Tuesday, 8 January 2013: 1:30 PM
Room 19A (Austin Convention Center)
The fast onset of flash flooding means that effective communication and decision making is critical to save lives and reduce other negative impacts when a flash flood threatens. A mental model approach to improving risk communication involves examining public perceptions of the causes, consequences, and responses to risks in order to target areas of confusion and erroneous beliefs. As part of a larger project to understand and enhance warning decisions in extreme weather events, we explored how members of the public in Boulder, CO perceive flash flood risks, warnings, and response decisions. Although the City of Boulder has not experienced significant flooding in decades, its geography (including recently burned terrain) and meteorology place it at high risk for flash flooding, and there have been devastating flash floods in nearby communities.
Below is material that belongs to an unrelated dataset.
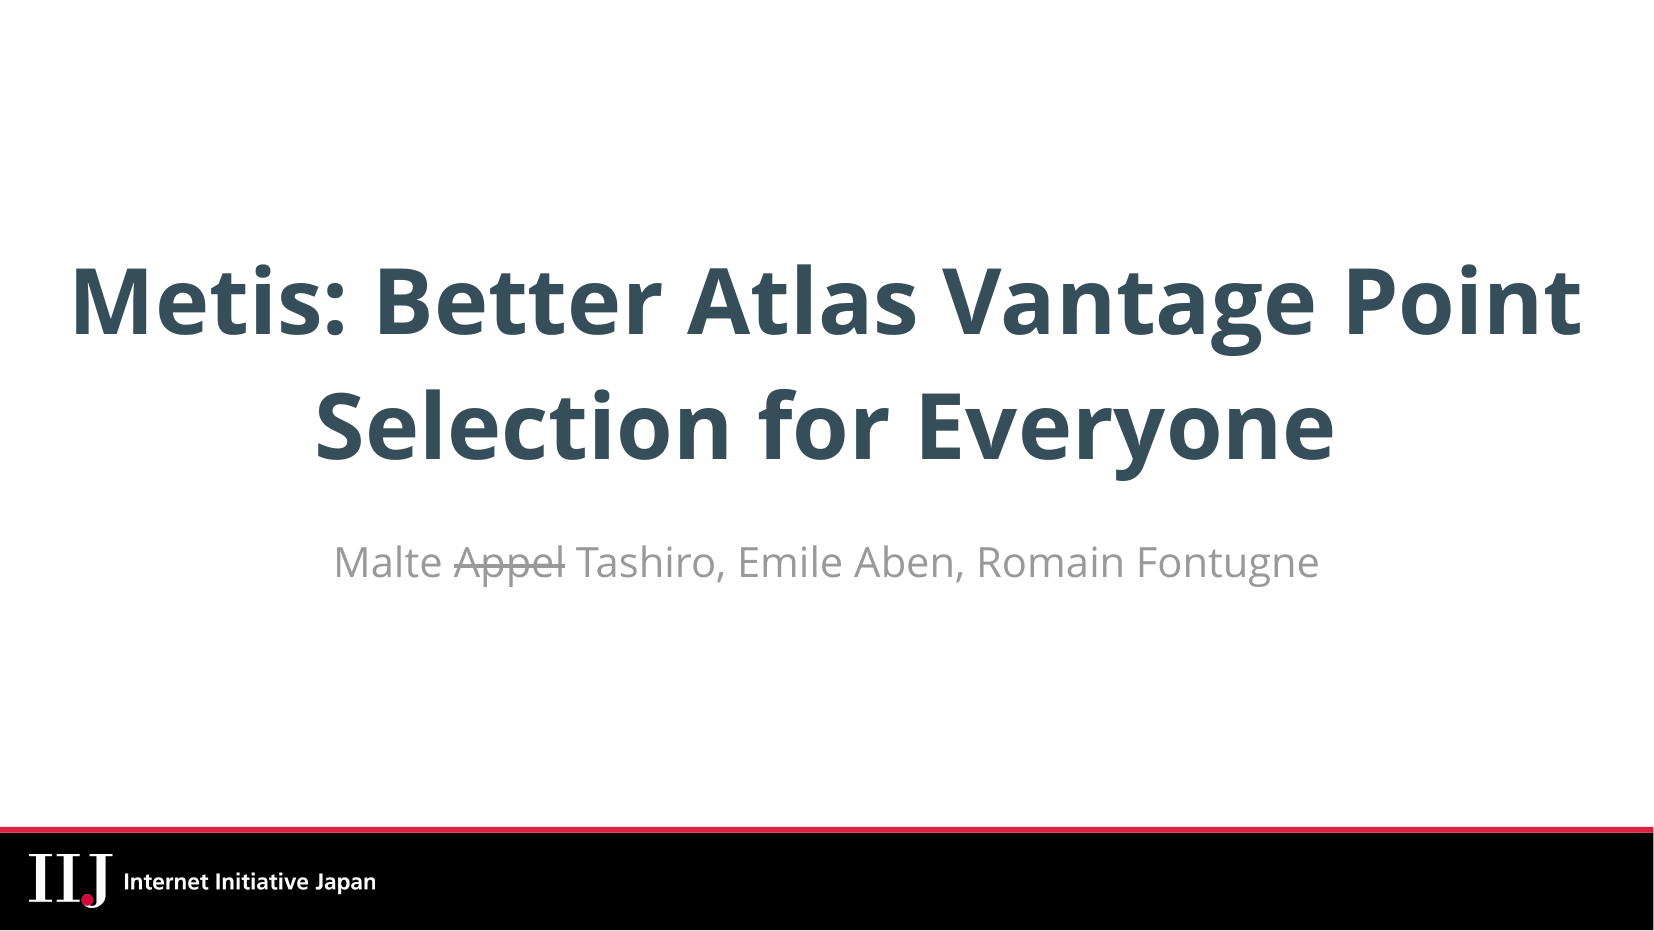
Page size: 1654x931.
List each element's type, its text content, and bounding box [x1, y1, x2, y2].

picture [29, 854, 375, 908]
title Malte Appel Tashiro, Emile Aben, Romain Fontugne [59, 531, 1595, 591]
title Metis: Better Atlas Vantage Point Selection for Everyone [59, 236, 1595, 487]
Data from 26 interviews with members of the public are used to 1) examine mental models of flash flood risk, warnings, and response and 2) identify similarities and differences between public perceptions and expert understandings (based on analysis of separate interviews with NWS forecasters, television and radio broadcasters, and public officials). Analysis of the public interview data indicates that most members of the public interviewed are aware of the general threat, but they demonstrate a range of understanding about the causes and consequences of flash floods. Areas of interviewees' confusion and divergence from expert models such as when flash floods are more likely to occur and the time available for response - indicate starting points for improving flash flood risk communication which may take the form of event-specific warnings or longer-term education.